A rebours, l'ancien président François Hollande ou le très probable candidat Place publique (gauche) à la présidentielle Raphaël Glucksmann semblent prêts à prendre le risque de voir des villes basculer à droite plutôt que de passer un accord avec le parti mélenchoniste.

Défendant le principe d'alliances locales, la cheffe des Écologistes Marine Tondelier a, pour sa part, estimé que refuser tout accord avec LFI "a un coût pour les habitants (des) villes qui avaient besoin de politiques de gauche et écolos".
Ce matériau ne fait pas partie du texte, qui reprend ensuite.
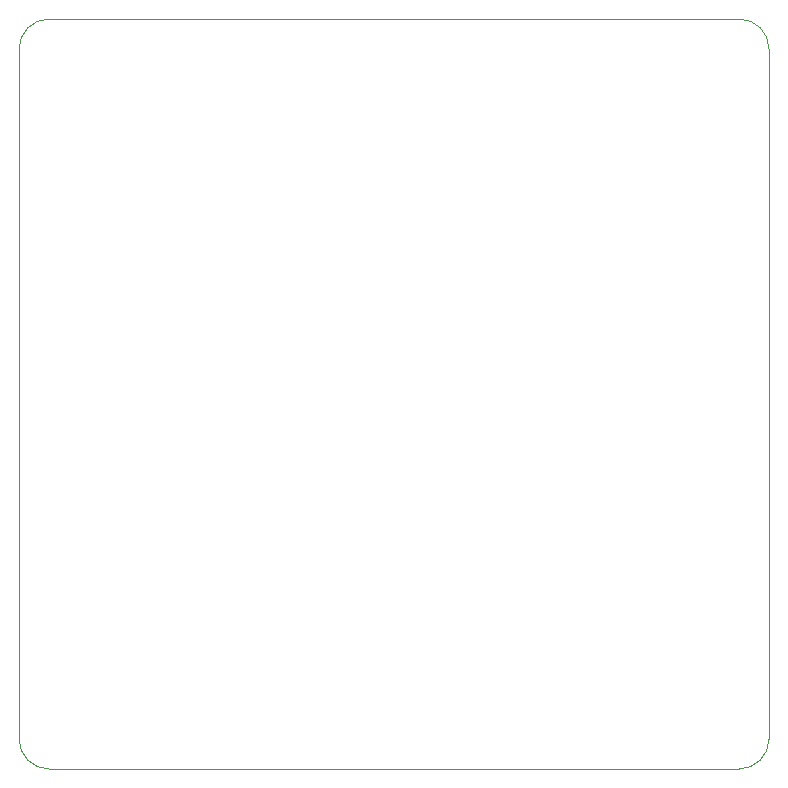
<source format=gbr>
G04 #@! TF.GenerationSoftware,KiCad,Pcbnew,5.1.7-a382d34a8~88~ubuntu18.04.1*
G04 #@! TF.CreationDate,2021-08-02T14:04:30-07:00*
G04 #@! TF.ProjectId,tumbler_gen3,74756d62-6c65-4725-9f67-656e332e6b69,V1.7*
G04 #@! TF.SameCoordinates,Original*
G04 #@! TF.FileFunction,Profile,NP*
%FSLAX46Y46*%
G04 Gerber Fmt 4.6, Leading zero omitted, Abs format (unit mm)*
G04 Created by KiCad (PCBNEW 5.1.7-a382d34a8~88~ubuntu18.04.1) date 2021-08-02 14:04:30*
%MOMM*%
%LPD*%
G01*
G04 APERTURE LIST*
G04 #@! TA.AperFunction,Profile*
%ADD10C,0.050000*%
G04 #@! TD*
G04 APERTURE END LIST*
D10*
X186182000Y-167640000D02*
X244602000Y-167640000D01*
X244602000Y-104140000D02*
G75*
G02*
X247142000Y-106680000I0J-2540000D01*
G01*
X186182000Y-167640000D02*
G75*
G02*
X183642000Y-165100000I0J2540000D01*
G01*
X247142000Y-165100000D02*
G75*
G02*
X244602000Y-167640000I-2540000J0D01*
G01*
X183642000Y-106680000D02*
G75*
G02*
X186182000Y-104140000I2540000J0D01*
G01*
X183642000Y-106680000D02*
X183642000Y-165100000D01*
X244602000Y-104140000D02*
X186182000Y-104140000D01*
X247142000Y-165100000D02*
X247142000Y-106680000D01*
M02*

</source>
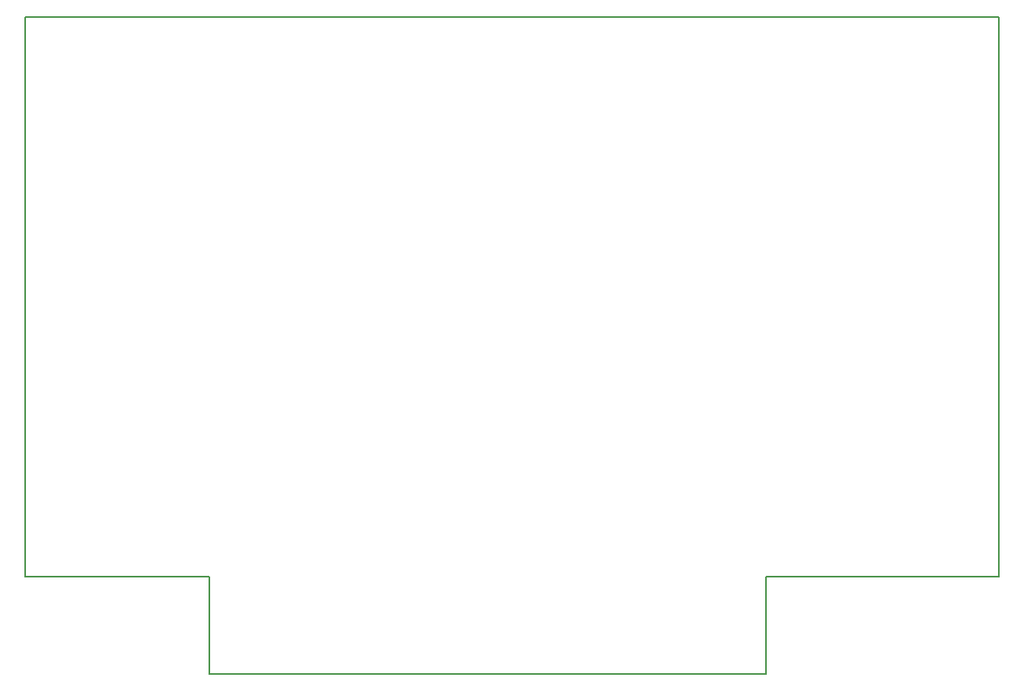
<source format=gbr>
G04 #@! TF.GenerationSoftware,KiCad,Pcbnew,5.0.2-bee76a0~70~ubuntu18.04.1*
G04 #@! TF.CreationDate,2019-10-20T22:12:44-04:00*
G04 #@! TF.ProjectId,Stepper Driver Card,53746570-7065-4722-9044-726976657220,rev?*
G04 #@! TF.SameCoordinates,Original*
G04 #@! TF.FileFunction,Profile,NP*
%FSLAX46Y46*%
G04 Gerber Fmt 4.6, Leading zero omitted, Abs format (unit mm)*
G04 Created by KiCad (PCBNEW 5.0.2-bee76a0~70~ubuntu18.04.1) date Sun 20 Oct 2019 10:12:44 PM EDT*
%MOMM*%
%LPD*%
G01*
G04 APERTURE LIST*
%ADD10C,0.150000*%
%ADD11C,0.200000*%
G04 APERTURE END LIST*
D10*
X86360000Y-53340000D02*
X86360000Y-111760000D01*
X187960000Y-53340000D02*
X86360000Y-53340000D01*
X187960000Y-111760000D02*
X187960000Y-53340000D01*
X105587800Y-111760000D02*
X86360000Y-111760000D01*
X163652200Y-111760000D02*
X187960000Y-111760000D01*
D11*
X105587800Y-111760000D02*
X105587800Y-121920000D01*
X163652200Y-111760000D02*
X163652200Y-121920000D01*
X105587800Y-121920000D02*
X163652200Y-121920000D01*
M02*

</source>
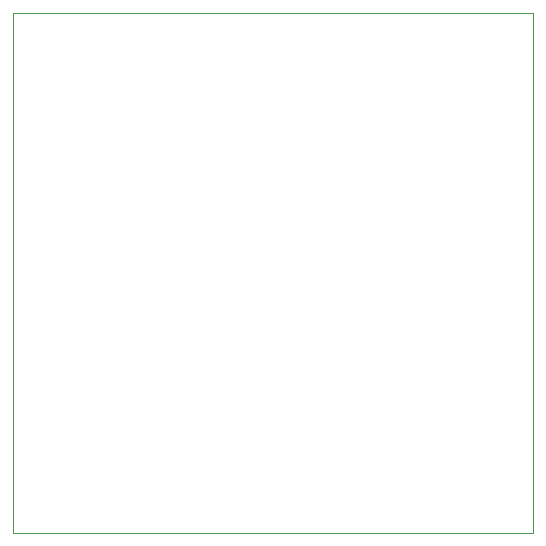
<source format=gm1>
%TF.GenerationSoftware,KiCad,Pcbnew,8.0.8*%
%TF.CreationDate,2025-02-13T16:24:07+00:00*%
%TF.ProjectId,ec30_4x4_jacplane_0.1,65633330-5f34-4783-945f-6a6163706c61,v0.1*%
%TF.SameCoordinates,PX8b3c880PY623a7c0*%
%TF.FileFunction,Profile,NP*%
%FSLAX46Y46*%
G04 Gerber Fmt 4.6, Leading zero omitted, Abs format (unit mm)*
G04 Created by KiCad (PCBNEW 8.0.8) date 2025-02-13 16:24:07*
%MOMM*%
%LPD*%
G01*
G04 APERTURE LIST*
%TA.AperFunction,Profile*%
%ADD10C,0.050000*%
%TD*%
G04 APERTURE END LIST*
D10*
X-22000000Y22000000D02*
X22000000Y22000000D01*
X22000000Y-22000000D01*
X-22000000Y-22000000D01*
X-22000000Y22000000D01*
M02*

</source>
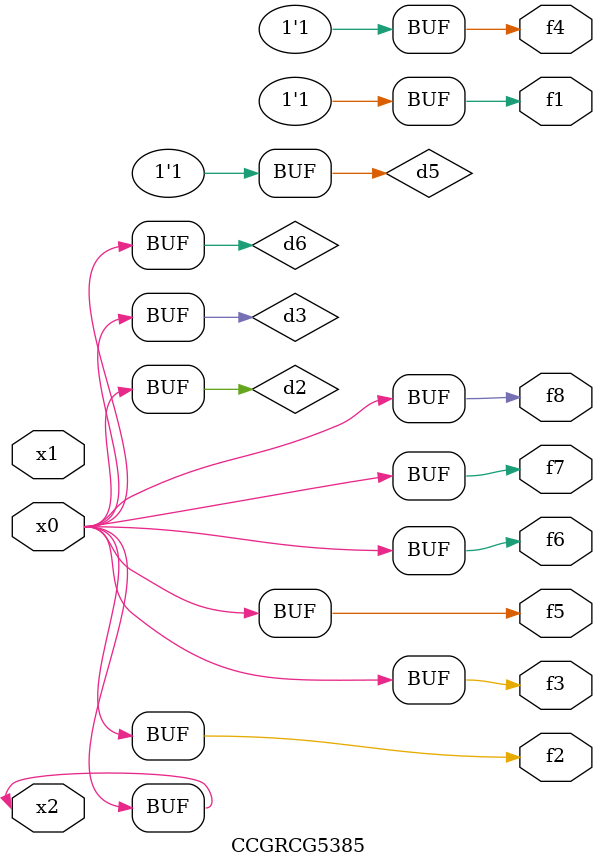
<source format=v>
module CCGRCG5385(
	input x0, x1, x2,
	output f1, f2, f3, f4, f5, f6, f7, f8
);

	wire d1, d2, d3, d4, d5, d6;

	xnor (d1, x2);
	buf (d2, x0, x2);
	and (d3, x0);
	xnor (d4, x1, x2);
	nand (d5, d1, d3);
	buf (d6, d2, d3);
	assign f1 = d5;
	assign f2 = d6;
	assign f3 = d6;
	assign f4 = d5;
	assign f5 = d6;
	assign f6 = d6;
	assign f7 = d6;
	assign f8 = d6;
endmodule

</source>
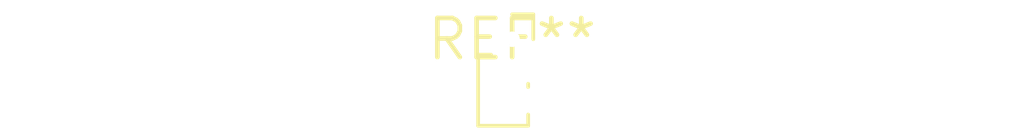
<source format=kicad_pcb>
(kicad_pcb (version 20240108) (generator pcbnew)

  (general
    (thickness 1.6)
  )

  (paper "A4")
  (layers
    (0 "F.Cu" signal)
    (31 "B.Cu" signal)
    (32 "B.Adhes" user "B.Adhesive")
    (33 "F.Adhes" user "F.Adhesive")
    (34 "B.Paste" user)
    (35 "F.Paste" user)
    (36 "B.SilkS" user "B.Silkscreen")
    (37 "F.SilkS" user "F.Silkscreen")
    (38 "B.Mask" user)
    (39 "F.Mask" user)
    (40 "Dwgs.User" user "User.Drawings")
    (41 "Cmts.User" user "User.Comments")
    (42 "Eco1.User" user "User.Eco1")
    (43 "Eco2.User" user "User.Eco2")
    (44 "Edge.Cuts" user)
    (45 "Margin" user)
    (46 "B.CrtYd" user "B.Courtyard")
    (47 "F.CrtYd" user "F.Courtyard")
    (48 "B.Fab" user)
    (49 "F.Fab" user)
    (50 "User.1" user)
    (51 "User.2" user)
    (52 "User.3" user)
    (53 "User.4" user)
    (54 "User.5" user)
    (55 "User.6" user)
    (56 "User.7" user)
    (57 "User.8" user)
    (58 "User.9" user)
  )

  (setup
    (pad_to_mask_clearance 0)
    (pcbplotparams
      (layerselection 0x00010fc_ffffffff)
      (plot_on_all_layers_selection 0x0000000_00000000)
      (disableapertmacros false)
      (usegerberextensions false)
      (usegerberattributes false)
      (usegerberadvancedattributes false)
      (creategerberjobfile false)
      (dashed_line_dash_ratio 12.000000)
      (dashed_line_gap_ratio 3.000000)
      (svgprecision 4)
      (plotframeref false)
      (viasonmask false)
      (mode 1)
      (useauxorigin false)
      (hpglpennumber 1)
      (hpglpenspeed 20)
      (hpglpendiameter 15.000000)
      (dxfpolygonmode false)
      (dxfimperialunits false)
      (dxfusepcbnewfont false)
      (psnegative false)
      (psa4output false)
      (plotreference false)
      (plotvalue false)
      (plotinvisibletext false)
      (sketchpadsonfab false)
      (subtractmaskfromsilk false)
      (outputformat 1)
      (mirror false)
      (drillshape 1)
      (scaleselection 1)
      (outputdirectory "")
    )
  )

  (net 0 "")

  (footprint "PinSocket_1x03_P1.00mm_Vertical" (layer "F.Cu") (at 0 0))

)

</source>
De son côté, le RN, qui revendique 24 communes remportées et est en tête dans 60 autres, selon son vice-président Sébastien Chenu, a appelé les électeurs LR au "vote utile" au second tour pour faire barrage à la gauche.

Le RN, qui cherche à amplifier sa dynamique en vue de 2027, a vu plusieurs maires sortants être réélus comme Louis Aliot à Perpignan (sud).

A Nice (sud), son allié Eric Ciotti est très bien parti dans sa lutte fratricide contre Christian Estrosi, symbole d'un score en demi-teinte du bloc macroniste.

Seul l'ex-Premier ministre Édouard Philippe lui redonne quelques couleurs, avec une dizaine de points d'avance sur son concurrent communiste au Havre (nord-ouest).